If the EPA decides to settle the suit filed by the Center for Biological
Diversity, it would require reviewing the health effect of 74 pesticides on 11
imperiled species by June 2014.
The pesticides can endanger wildlife by direct contact or by destroying the
animals' habitat or food supply.
Some of the problem pesticides, the suit said, are malathion, an insecticide
suspected of harming the delta smelt and the California tiger salamander, and
sodium nitrate, a hazard to the San Joaquin kit fox, the Alameda whipsnake and
San Francisco's own garter snake.
Other species that would receive review under the proposed settlement are the
salt marsh harvest mouse, California clapper rail and California freshwater
shrimp. Insects are the bay checkerspot butterfly and the valley elderberry
longhorn beetle. A fish is the tidewater goby.
Scientists say methyl bromide, an agricultural fumigant used on strawberries and
tomatoes, can poison small mammals and reptiles. Permethrin, a common
insecticide used in homes and croplands, can run into waterways and hurt
crustaceans and insects at the base of the aquatic food chain, they say.
Chlorpyrifos, an insecticide banned in households but available to apple and
grape growers, threatens a broad range of species.
The environmental group filed the lawsuit in 2007 in the U.S. District Court in
San Francisco, where the group has offices.
The suit alleges that the EPA failed to comply with the Endangered Species Act.

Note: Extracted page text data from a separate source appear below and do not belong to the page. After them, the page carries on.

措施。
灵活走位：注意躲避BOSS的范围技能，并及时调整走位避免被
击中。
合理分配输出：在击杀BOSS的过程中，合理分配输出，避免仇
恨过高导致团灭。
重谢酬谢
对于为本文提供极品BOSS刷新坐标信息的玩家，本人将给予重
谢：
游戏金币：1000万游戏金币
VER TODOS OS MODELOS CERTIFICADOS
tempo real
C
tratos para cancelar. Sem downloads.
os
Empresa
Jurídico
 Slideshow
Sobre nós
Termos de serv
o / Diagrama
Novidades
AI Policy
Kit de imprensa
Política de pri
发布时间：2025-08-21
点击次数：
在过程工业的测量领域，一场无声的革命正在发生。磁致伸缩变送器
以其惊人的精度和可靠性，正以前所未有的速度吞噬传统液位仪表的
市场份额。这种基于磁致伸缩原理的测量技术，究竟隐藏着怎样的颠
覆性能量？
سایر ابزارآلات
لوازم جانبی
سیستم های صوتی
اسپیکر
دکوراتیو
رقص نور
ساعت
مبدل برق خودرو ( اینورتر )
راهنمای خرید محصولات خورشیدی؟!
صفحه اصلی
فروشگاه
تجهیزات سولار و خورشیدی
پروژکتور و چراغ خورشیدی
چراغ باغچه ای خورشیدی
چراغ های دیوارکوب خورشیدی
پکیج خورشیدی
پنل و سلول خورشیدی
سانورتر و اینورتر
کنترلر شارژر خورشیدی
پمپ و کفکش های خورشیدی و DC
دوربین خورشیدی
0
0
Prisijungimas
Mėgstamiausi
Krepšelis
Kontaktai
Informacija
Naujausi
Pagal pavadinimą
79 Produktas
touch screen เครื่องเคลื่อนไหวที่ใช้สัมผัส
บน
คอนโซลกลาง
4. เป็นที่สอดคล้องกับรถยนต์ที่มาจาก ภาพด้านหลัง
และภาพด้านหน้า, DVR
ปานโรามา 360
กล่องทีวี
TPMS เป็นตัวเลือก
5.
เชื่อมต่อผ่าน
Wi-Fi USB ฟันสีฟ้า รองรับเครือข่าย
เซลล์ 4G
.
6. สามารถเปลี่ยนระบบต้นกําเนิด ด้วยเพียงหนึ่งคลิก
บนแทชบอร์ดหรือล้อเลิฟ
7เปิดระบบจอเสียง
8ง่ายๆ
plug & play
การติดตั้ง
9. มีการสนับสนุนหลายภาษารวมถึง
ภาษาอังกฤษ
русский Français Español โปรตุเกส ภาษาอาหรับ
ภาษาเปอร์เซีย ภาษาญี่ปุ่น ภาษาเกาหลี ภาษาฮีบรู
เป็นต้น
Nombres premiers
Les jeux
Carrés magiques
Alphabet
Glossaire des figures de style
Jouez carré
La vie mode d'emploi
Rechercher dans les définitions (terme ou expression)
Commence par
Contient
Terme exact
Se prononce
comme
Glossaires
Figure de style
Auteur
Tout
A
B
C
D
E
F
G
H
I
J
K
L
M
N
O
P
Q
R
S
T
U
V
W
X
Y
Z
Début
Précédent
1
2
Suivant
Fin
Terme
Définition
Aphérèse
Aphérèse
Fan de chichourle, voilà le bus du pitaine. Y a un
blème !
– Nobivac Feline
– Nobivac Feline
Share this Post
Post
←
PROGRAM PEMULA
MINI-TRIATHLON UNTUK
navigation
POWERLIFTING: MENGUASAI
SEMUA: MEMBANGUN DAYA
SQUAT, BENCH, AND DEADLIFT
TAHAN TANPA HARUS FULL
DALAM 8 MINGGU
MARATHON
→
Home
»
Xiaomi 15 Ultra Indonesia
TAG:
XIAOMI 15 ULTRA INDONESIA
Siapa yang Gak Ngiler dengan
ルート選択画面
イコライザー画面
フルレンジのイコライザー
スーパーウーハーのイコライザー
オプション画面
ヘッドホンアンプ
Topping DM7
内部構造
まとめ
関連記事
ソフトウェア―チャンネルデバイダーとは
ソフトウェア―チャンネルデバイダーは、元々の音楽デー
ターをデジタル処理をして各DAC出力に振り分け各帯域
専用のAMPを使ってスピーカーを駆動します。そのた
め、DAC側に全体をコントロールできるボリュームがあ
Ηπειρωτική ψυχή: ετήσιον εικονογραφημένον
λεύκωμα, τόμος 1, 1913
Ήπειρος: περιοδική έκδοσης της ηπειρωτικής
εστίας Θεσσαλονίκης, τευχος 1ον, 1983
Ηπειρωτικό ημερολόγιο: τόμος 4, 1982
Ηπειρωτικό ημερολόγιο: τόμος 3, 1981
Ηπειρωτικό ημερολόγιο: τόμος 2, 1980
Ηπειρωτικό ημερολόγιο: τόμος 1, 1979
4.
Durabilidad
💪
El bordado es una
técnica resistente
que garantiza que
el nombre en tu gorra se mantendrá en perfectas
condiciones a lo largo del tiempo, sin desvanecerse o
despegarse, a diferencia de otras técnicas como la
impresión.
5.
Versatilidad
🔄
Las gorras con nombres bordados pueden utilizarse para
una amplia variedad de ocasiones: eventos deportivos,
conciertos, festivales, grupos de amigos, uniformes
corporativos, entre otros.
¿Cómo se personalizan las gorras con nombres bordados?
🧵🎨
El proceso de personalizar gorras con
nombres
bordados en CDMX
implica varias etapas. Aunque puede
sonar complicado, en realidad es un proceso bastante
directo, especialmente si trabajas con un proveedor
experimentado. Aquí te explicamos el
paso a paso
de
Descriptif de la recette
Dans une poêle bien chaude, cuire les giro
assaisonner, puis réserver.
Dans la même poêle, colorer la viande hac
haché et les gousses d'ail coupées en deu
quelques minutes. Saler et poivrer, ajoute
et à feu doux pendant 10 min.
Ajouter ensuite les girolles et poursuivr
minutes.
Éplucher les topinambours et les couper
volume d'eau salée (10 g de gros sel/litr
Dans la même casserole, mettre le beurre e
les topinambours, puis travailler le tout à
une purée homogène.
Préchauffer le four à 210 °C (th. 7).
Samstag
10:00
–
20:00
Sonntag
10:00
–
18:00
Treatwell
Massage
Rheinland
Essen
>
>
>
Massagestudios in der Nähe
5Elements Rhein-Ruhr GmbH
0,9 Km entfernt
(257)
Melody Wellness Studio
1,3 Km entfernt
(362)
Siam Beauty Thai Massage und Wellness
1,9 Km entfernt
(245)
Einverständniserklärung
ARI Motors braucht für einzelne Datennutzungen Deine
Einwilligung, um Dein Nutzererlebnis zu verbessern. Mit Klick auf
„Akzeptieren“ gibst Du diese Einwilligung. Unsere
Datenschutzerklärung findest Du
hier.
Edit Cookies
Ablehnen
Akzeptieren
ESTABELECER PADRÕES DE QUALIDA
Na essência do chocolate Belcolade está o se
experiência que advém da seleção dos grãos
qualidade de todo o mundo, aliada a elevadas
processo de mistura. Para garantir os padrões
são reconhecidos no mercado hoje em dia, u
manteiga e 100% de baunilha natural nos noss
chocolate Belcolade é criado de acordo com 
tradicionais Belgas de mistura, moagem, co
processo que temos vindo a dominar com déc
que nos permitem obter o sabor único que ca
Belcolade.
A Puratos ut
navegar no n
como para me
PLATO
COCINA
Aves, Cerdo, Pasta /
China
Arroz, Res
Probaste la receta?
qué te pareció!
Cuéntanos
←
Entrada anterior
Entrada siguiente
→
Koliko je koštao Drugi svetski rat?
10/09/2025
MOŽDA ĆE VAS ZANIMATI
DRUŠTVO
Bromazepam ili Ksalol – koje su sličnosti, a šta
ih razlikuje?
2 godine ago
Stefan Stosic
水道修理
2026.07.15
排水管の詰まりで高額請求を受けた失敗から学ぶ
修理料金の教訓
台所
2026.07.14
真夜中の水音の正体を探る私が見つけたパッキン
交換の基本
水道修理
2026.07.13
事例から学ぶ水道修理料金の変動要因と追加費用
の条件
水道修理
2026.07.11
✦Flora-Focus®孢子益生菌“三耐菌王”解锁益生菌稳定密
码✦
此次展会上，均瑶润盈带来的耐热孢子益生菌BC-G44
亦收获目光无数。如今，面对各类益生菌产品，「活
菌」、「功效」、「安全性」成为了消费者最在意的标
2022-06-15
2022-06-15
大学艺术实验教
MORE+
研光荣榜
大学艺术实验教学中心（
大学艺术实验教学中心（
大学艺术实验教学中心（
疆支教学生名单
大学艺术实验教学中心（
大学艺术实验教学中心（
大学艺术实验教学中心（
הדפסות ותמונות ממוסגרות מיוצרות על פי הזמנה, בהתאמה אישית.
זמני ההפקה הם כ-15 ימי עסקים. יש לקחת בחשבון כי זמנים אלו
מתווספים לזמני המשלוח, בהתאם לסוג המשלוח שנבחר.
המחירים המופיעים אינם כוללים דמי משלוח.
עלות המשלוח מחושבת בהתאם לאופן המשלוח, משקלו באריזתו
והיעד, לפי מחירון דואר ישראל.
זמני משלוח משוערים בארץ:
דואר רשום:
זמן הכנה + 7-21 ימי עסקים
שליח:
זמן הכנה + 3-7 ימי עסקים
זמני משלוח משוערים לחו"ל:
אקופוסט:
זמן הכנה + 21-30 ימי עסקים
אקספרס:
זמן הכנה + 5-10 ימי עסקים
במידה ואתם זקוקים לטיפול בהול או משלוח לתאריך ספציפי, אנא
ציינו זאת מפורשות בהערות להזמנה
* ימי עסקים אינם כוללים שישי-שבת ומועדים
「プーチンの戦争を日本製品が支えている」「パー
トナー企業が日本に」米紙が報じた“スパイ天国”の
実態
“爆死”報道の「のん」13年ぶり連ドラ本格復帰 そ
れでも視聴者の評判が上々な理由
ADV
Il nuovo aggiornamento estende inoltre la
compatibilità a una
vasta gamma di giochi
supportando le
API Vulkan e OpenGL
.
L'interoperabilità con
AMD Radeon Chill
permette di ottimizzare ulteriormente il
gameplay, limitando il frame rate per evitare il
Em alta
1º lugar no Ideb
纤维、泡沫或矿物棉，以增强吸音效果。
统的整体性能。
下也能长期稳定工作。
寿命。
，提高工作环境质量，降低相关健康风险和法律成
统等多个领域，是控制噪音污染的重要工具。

The act requires federal agencies to ensure that their decisions don't hurt
imperiled species by consulting with scientists at government wildlife agencies
such as U.S. Fish and Wildlife Service.
Yet, according to the suit, the EPA hadn't sought review of the pesticides that
it registers, and some of the pesticides already registered by the EPA did,
indeed, damage 11 species of mammals, birds, reptiles, fish and insects in the
Bay Area.
The EPA made the announcement Wednesday through publication in the Federal
Register. The EPA's public affairs office in San Francisco referred comments on
the matter to the headquarters in Washington, D.C., where no one was available
for comment.
The EPA is accepting comments on the proposed settlement agreement for 15 days,
and then will make a decision whether to agree. To become final, the settlement
must be signed by a judge in the U.S. District Court in San Francisco, where the
suit was filed.
Environmental groups are expected to favor the agreement while chemical
manufacturers are expected to oppose it.
The Bush administration had eliminated the section of the Endangered Species Act
that requires that federal government agencies consult with wildlife scientists
on pertinent decisions. But the Obama administration reinstated the rule.